In Spanien selbst drohen dem Besitzer des englischen Fußballvereins FC Chelsea zwar bisher noch keine Sanktionen, weil Abramowitsch bislang nicht auf der EU-Sanktionsliste steht. Dies aber könnte sich ändern, da diese „schwarze Liste“vermutlich erweitert werden wird. Zudem ist mit einer Verschärfung der Sanktionen gegen russische Oligarchen zu rechnen. Die fühlen sich im Mittelmeerklima besonders wohl und haben dort viel Geld investiert: Die Luxusgüter, die Russlands Superreiche in Spanien angehäuft haben, sind jetzt ins Visier der EU geraten.
R. Abramo- witsch
Milliardäre kommen zum Einkaufen ans Mittelmeer Einige Tage vor Abramowitsch floh die 70 Meter lange russische Superyacht „Galactica Super Nova“aus Barcelona. Mehr als vier Monate hatte sie in dem Hafen gelegen, bevor die Besatzung über Nacht die Leinen loswarf. Inzwischen kam die „Galactica“ebenfalls im Balkanstaat Montenegro an, der den Russen als sicherer Zufluchtsort gilt. Das Luxusschiff gehört dem Milliardär Wagit Alekperow. Der 71-Jährige ist der Chef des Mineralölkonzerns Lukoil. Auch Alekperow steht bisher nicht auf der EUStrafliste, was sich aber noch ändern könnte. Die Milliardäre wissen, dass sie unter Beobachtung stehen. Bisher ist in Spanien noch keine russische Yacht beschlagnahmt worden, wie es etwa in Italien oder Frankreich geschehen ist. Aber die Regierung um Ministerpräsident Pedro Sánchez hat die Häfen angewiesen, alle Luxusschiffe mit russischen Eignern zu melden. Man will vorbereitet sein, um bei einer Ausweitung der Sanktionen schnell reagieren zu können. Bisher sind mindestens fünf Superyachten identifiziert worden. Darunter auch wenigstens zwei, die in den Häfen der besonders beliebten Ferieninsel Mallorca vor sich hin schaukeln.

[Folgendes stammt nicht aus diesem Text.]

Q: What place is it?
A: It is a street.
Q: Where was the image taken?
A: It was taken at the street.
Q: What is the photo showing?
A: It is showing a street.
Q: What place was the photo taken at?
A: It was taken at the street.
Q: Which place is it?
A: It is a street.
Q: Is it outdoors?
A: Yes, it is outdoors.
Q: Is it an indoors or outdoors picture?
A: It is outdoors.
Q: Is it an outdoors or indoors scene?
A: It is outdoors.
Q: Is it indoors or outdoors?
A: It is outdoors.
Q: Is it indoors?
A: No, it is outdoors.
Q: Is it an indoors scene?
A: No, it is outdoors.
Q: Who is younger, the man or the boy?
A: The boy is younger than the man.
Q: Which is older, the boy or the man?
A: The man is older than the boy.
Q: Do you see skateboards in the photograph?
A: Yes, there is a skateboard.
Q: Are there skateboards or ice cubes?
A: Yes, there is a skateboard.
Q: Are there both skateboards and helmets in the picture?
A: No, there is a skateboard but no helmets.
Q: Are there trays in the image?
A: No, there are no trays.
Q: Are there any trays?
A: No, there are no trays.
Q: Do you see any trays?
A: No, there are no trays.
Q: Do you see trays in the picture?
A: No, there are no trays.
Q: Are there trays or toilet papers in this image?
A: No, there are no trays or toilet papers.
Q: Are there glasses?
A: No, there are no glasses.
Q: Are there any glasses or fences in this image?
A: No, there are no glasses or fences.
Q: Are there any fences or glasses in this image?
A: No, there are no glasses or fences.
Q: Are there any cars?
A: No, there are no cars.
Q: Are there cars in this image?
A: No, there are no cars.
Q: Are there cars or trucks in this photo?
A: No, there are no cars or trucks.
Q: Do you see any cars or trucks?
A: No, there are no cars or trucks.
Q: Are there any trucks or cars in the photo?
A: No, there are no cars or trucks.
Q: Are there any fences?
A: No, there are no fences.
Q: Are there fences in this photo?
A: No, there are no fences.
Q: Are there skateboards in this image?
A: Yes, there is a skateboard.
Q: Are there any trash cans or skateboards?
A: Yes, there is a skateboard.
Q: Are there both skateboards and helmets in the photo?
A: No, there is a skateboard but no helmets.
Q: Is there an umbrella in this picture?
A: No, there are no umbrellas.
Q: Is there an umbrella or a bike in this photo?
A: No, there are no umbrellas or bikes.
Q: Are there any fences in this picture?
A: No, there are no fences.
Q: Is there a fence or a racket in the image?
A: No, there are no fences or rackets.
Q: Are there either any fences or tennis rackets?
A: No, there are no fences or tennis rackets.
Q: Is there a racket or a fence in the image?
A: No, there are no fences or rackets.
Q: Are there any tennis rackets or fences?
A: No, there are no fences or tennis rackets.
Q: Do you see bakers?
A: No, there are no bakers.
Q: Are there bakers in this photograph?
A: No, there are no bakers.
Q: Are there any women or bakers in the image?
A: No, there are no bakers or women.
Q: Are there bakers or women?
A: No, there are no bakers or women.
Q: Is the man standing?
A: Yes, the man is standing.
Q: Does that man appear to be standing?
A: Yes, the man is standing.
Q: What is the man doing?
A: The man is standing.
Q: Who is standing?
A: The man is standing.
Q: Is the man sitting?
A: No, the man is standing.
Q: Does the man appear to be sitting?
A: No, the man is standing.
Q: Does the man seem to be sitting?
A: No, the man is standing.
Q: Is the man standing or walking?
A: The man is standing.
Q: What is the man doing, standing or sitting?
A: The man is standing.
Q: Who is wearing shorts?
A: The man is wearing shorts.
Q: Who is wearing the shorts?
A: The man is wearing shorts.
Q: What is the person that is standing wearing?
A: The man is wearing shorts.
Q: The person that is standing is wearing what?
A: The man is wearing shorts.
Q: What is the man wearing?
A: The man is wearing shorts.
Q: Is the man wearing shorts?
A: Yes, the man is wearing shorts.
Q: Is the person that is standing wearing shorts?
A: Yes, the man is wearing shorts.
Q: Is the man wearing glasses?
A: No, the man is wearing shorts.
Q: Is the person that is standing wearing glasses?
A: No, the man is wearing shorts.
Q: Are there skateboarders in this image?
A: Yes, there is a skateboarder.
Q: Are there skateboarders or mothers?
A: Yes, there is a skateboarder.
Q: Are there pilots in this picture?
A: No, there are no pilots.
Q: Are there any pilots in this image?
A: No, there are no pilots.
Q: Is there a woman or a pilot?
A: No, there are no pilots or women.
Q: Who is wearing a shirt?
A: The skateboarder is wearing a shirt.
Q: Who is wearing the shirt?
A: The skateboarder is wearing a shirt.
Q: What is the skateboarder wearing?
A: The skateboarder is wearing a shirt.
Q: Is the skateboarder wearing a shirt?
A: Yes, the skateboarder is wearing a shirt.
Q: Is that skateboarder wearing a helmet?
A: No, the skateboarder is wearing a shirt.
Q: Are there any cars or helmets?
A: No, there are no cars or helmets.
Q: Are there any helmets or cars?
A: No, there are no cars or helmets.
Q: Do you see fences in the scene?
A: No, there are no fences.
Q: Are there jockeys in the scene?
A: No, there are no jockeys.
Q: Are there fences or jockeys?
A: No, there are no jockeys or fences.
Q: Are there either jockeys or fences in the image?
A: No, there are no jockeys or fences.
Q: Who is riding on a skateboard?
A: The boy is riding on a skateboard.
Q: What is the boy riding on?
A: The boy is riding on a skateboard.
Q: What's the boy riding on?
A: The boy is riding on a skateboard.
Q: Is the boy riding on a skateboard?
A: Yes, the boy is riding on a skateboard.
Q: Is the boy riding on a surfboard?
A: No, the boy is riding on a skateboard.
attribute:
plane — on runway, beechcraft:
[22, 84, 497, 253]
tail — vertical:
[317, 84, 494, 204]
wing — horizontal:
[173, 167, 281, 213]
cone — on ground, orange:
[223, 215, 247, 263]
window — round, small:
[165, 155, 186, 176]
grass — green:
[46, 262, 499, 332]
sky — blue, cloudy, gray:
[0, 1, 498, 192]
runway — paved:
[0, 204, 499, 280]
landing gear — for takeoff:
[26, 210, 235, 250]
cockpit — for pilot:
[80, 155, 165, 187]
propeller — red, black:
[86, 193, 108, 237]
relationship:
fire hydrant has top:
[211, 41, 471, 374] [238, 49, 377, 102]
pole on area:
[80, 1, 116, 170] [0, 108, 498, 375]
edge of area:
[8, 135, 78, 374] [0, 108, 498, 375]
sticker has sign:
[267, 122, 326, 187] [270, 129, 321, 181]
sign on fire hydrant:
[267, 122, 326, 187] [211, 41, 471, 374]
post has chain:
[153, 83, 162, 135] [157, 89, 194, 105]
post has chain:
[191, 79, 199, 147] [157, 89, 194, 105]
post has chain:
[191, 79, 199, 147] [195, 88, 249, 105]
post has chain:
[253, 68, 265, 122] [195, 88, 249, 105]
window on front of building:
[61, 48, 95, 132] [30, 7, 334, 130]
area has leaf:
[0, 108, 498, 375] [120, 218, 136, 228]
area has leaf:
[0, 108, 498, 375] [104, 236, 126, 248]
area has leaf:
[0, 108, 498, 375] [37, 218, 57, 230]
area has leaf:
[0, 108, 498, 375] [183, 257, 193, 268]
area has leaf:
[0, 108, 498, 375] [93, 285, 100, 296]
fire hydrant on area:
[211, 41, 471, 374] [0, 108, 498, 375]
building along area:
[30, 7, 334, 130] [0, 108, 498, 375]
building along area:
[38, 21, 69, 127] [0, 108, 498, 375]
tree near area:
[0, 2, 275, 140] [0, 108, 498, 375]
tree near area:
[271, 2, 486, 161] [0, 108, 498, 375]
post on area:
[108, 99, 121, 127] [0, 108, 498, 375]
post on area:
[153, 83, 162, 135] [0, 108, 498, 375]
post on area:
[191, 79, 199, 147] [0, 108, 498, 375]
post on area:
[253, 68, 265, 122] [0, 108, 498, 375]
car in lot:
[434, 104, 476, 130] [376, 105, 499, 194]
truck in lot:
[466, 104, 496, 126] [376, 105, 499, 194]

So können Urlauber in der Hauptstadt Palma den 77 Meter langen Privatkreuzer „Tango“bewundern. Das Schiff verfügt über Pool, Schönheitssalon, Riesensonnendeck und Open-Air-Kino. Besitzer ist einer der reichsten Russen: der 64-jährige Wiktor Wekselberg, der als Eigentümer des RenovaMischkonzerns Milliarden machte. Nicht weit entfernt, im Hafen Port Adriano in der Gemeinde Calvià, liegt die „Lady Anastasia“. Sie gehört dem Oligarchen Alexander Mijeev, der eine führende Rolle in Moskaus Rüstungsindustrie spielt. Die „Anastasia“war schon Ende Februar in die Schlagzeilen geraten, weil ein ukrainisches Besatzungsmitglied versucht hatte, das 47 Meter lange Schiff zu versenken – als Vergeltung für den russischen Angriff auf die Ukraine. Nach dem Verhör durch die Polizei wurde der Saboteur freigelassen. Dieser flog dann umgehend in seine Heimat, um sein Land zu verteidigen.

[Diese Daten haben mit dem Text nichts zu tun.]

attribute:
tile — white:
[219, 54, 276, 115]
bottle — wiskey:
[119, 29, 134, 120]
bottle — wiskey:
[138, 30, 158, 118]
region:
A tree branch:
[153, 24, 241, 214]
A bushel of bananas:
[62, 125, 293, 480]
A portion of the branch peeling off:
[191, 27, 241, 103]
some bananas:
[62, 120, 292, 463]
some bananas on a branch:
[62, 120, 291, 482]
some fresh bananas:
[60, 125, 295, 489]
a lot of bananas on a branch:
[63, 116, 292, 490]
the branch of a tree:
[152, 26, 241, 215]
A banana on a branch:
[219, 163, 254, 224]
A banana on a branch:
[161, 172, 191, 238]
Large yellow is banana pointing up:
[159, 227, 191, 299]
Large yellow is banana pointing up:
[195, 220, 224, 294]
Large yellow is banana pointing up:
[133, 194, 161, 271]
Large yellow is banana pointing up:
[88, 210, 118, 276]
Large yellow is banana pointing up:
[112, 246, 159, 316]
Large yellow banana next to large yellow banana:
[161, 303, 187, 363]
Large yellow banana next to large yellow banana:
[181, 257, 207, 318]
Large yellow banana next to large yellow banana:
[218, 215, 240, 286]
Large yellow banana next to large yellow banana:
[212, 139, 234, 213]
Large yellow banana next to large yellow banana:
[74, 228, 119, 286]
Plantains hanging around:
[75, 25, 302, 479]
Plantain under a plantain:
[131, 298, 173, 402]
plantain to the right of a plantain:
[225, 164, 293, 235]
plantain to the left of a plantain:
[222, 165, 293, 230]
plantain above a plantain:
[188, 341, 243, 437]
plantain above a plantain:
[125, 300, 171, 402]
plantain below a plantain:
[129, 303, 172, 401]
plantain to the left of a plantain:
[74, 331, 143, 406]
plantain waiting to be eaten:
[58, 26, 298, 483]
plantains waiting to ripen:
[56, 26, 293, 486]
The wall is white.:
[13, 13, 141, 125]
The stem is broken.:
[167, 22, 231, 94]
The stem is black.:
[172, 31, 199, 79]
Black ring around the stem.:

Spanien ist eines der beliebtesten Auslandsziele reicher Russen, um sich Villen und Yachten zu kaufen. Allein im vergangenen Jahr wurden nach behördlichen Angaben wenigstens 159 spanische Luxusimmobilien mit einem Wert von jeweils mehr als 500.000 Euro von wohlhabenden russischen Bürgern erworben – vor allem an der sonnigen Mittelmeerküste.